Thursday, August 5, 2010

Just Call Me Angel of the Mourning

Pity a film that oversells itself with a way-too-good (by my standards) trailer. While anyone can understand a preview that shows the best bits to draw you in, it’s something of a tragedy to realize mid-movie that nothing you’re about to see will beat those 3 minutes of teasery.
Examine, if you will, the red band trailer for 2010’s Legion:



Awesome, right? Spidery senior citizens! Cheesy one-liners involving Christianity! Fist pump Doug Jones! Kickass Roc! Dennis Quaid aging gracefully!
How could this not be the best theatrical horror since Orphan ?
Sigh. As almost everyone who eventually watched Legion knows, it’s kind of the very definition of the word ‘meh.’

Quick Plot: 8 months pregnant with a soon-to-be adopted fetus probably suffocating from desert air and chain smoke, Charlie (Adrianne Palicki) waits tables at a lonely restaurant visited primarily by lost and car troubled travelers. On this sunny xmas eve, diners include a possible thug (you know...because he's black), unhappy rich family with a skanky teen daughter, and regulars/employees Dennis Quaid (why?) Charles “Roc” S. Dutton, and lovestruck Lucas Black. Things get slightly more interesting when newcomer Michael (Paul Bettany, all whispery and white) saunters in like an albino cowboy, his mission being to ensure the safety of Charlie’s unborn child in order to save the soon-to-be exterminated human race.

(Significance???)
See, God’s going retro this year with a throwback to the Old Testament. Instead of a flood (soooo B.C.) or locust plague, the big man has ordered his flying posse to zombify mere mortals. Ever the defiant one, Michael cuts off his own strings--er, wings--because Black’s unwavering crush on the town slut means deep down, humans are awesome. 
Had I not watched the impeccably cut trailer, Legion may have proved to be a guilty enough pleasure. B+ list actors slumming in wacko genre fare is always a treat, and the very concept of a demon/angel/zombie war is entertaining enough in its silliness.

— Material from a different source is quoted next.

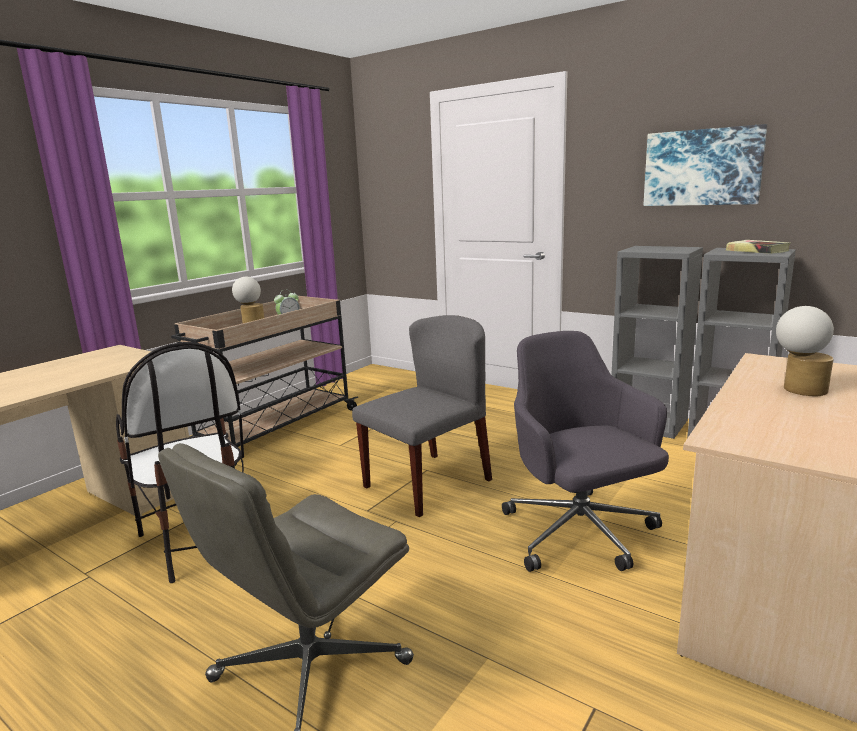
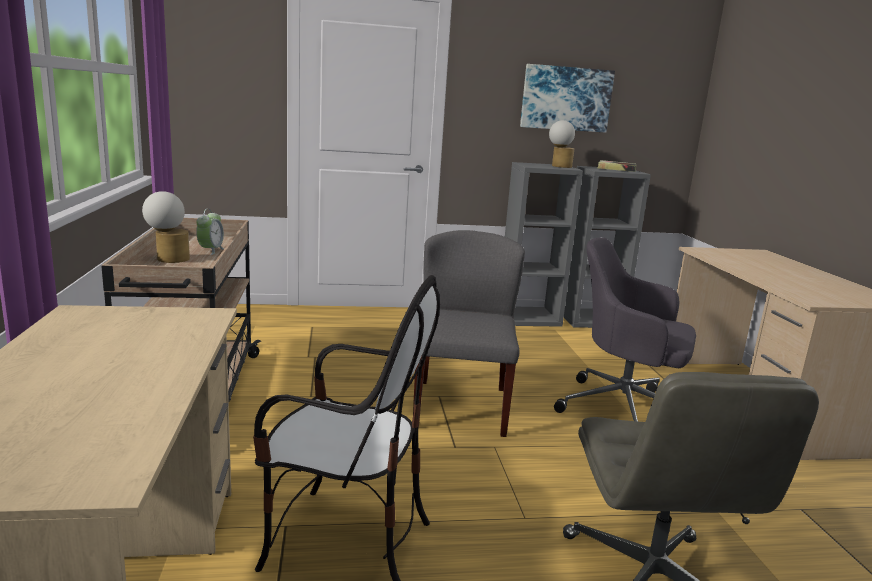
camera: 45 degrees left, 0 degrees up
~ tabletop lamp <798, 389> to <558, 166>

Unfortunately, there’s something so heavy about Legion that never lets the audience feel any joy.

Don’t get me wrong. I don’t require tongue-in-cheek goofiness in every religiously themed horror, but a film should know when to wink. Legion seems to think such a twitch would be a sin worthy of eternal torment or no hard candy from the likes of this woman:

High Points
One bait and switch scene involving blond children (never a good sign) is actually rather frightening
God’s fickleness is somewhat amusing in a total “What a dick!” kind of way
Low Points
How do you cast Kevin Durand--that 6’8 or so slab of psycho Lost baddie goodness--as a dark angel and make him so damn dull?


Remember that awesome Doug Jones ice cream man transformation you saw in the trailer? Cool right? And that’s it
The Winning Line
“I gotta get my bible.”
“What for?”
 “Somebody’s gotta start praying”
If Legion had more moments of cheese such as these, I would be melting it over french fries and smiling far more than my current sleepy scowl
Lessons Learned
Just cause you’re a girl means you CAN deliver a baby
The assigning of the next messiah is more random than the state lottery drawing

Angelically possessed zombies are surprisingly easy to kill, providing you’re not an idiot that runs straight into 180 of them gathered in mob stance 
Rent/Bury/Buy
Invest no capital or energy in seeing this film. Too empty for a rewatch, too blah to be drinkable. It’s a stopping-on-a-cable-channel-on-a-snowy-evening kind of movie that should prove to be passable enough for a TV watch but simply doesn’t require any more of your resources. Pop a mini-bag of popcorn, cue up the superb trailer, and save yourself 106 minutes with a much better time.